Looking at this in the round the UK is currently engaged in almost unprecedented national self harm with this Brexit project. We are indulging in a grotesque episode of economic, political and cultural self flagellation and, by god, we’re determined to give ourselves a damned good thrashing. Opting for the hardest of hard Brexits we are reaching for the most painful implement in the box and the pain will be felt for years to come.
Every single person in Scotland is going to be worse off following Brexit with the Fraser of Allander Institute estimating that it could cost Scotland up to £8 billion with 80 000 being made unemployed whilst our economy takes a 5% hit in GDP. Our plan for Scotland to avoid the worst of the madness was comprehensively rejected before the ink was barely dry and it looks like Scotland will be shackled to the rest of the UK as we motor ever closer to the cliff edge, regardless of how we voted on the project.

> _Records shown_
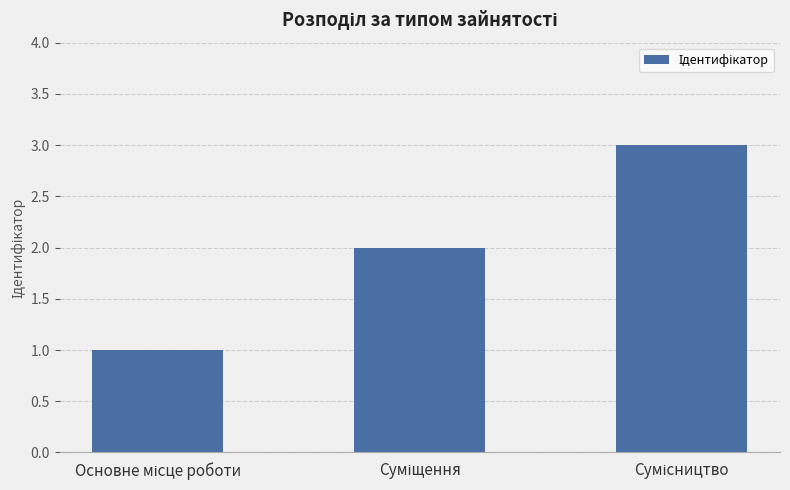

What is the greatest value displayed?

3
--
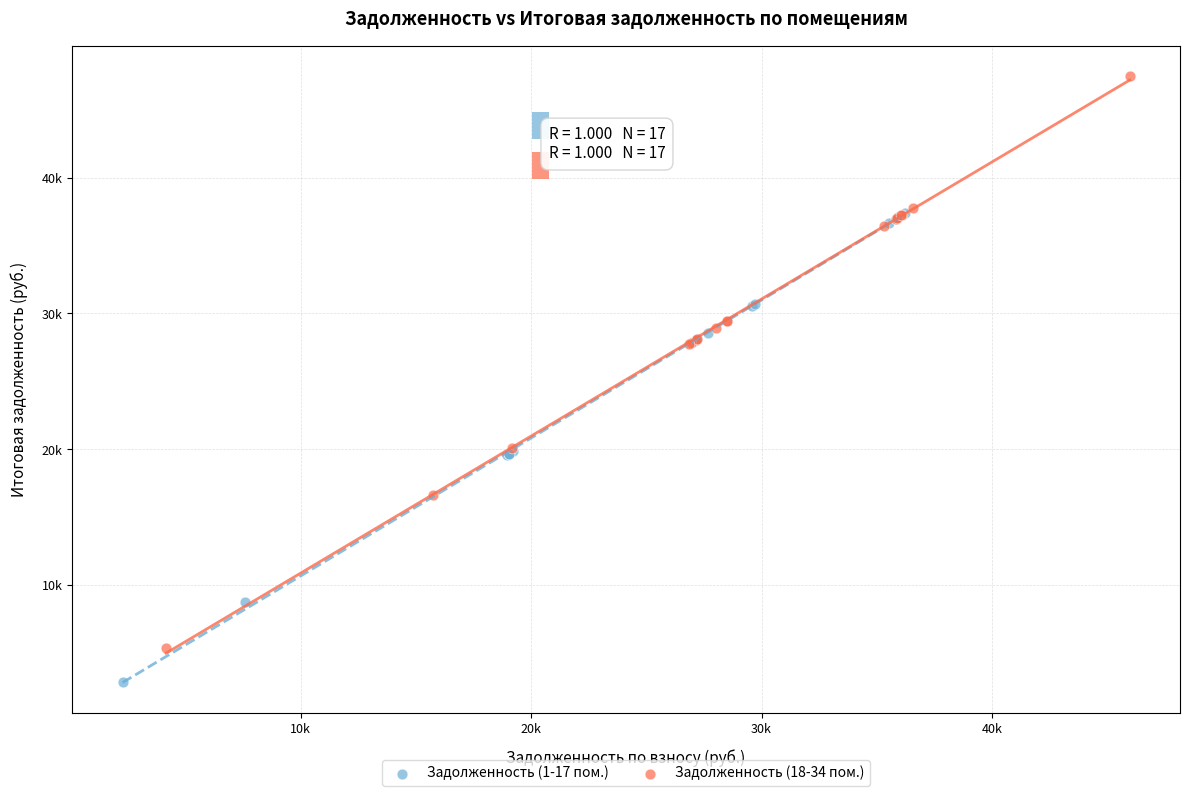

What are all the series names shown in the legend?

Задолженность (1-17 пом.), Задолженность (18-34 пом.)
==
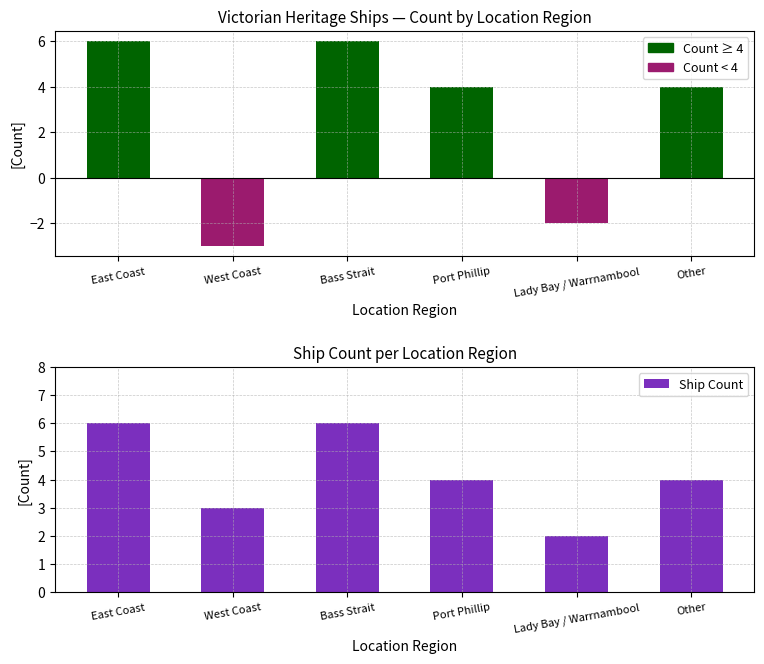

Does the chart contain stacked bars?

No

> _What to produce_
Please give the number of people that the Brexit passage says could be made unemployed in Scotland.

> _Reply_
80 000